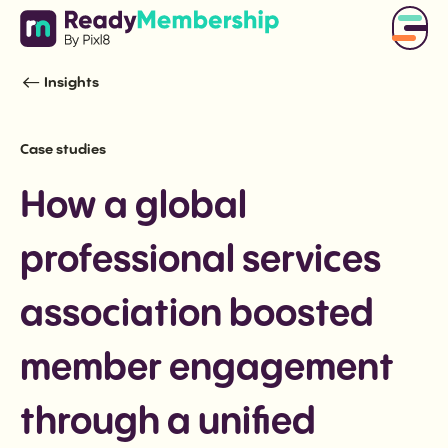
Insights
Case studies
How a global
professional services
association boosted
member engagement
through a unified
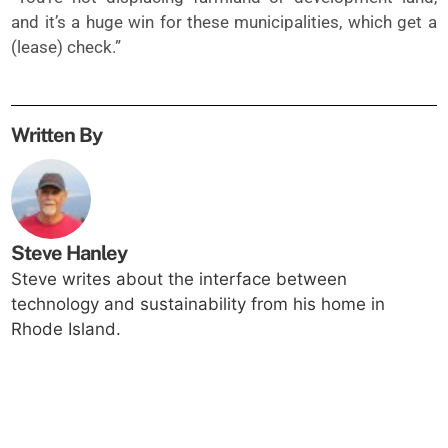
and it’s a huge win for these municipalities, which get a
(lease) check.”
Written By
Steve Hanley
Steve writes about the interface between
technology and sustainability from his home in
Rhode Island.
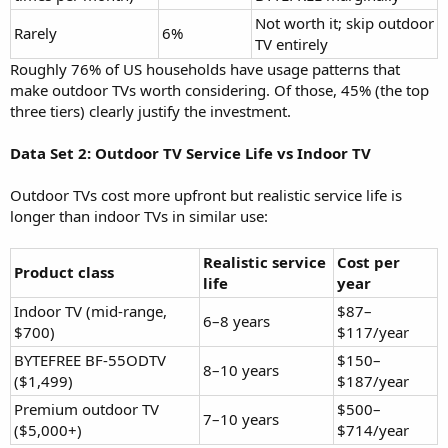
Not worth it; skip outdoor
Rarely
6%
TV entirely
Roughly 76% of US households have usage patterns that
make outdoor TVs worth considering. Of those, 45% (the top
three tiers) clearly justify the investment.
Data Set 2: Outdoor TV Service Life vs Indoor TV
Outdoor TVs cost more upfront but realistic service life is
longer than indoor TVs in similar use:
Realistic service
Cost per
Product class
life
year
Indoor TV (mid-range,
$87–
6–8 years
$700)
$117/year
BYTEFREE BF-55ODTV
$150–
8–10 years
($1,499)
$187/year
Premium outdoor TV
$500–
7–10 years
($5,000+)
$714/year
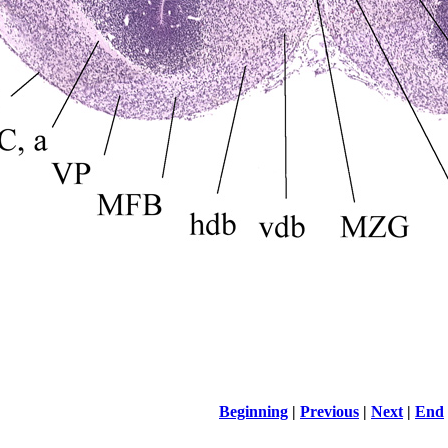
Beginning
|
Previous
|
Next
|
End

________________________________________

### EXERCISE
Using the records above, copy each line that contains "Steve".

### ANSWER FOR THIS EXERCISE
Steve Hanley
Steve writes about the interface between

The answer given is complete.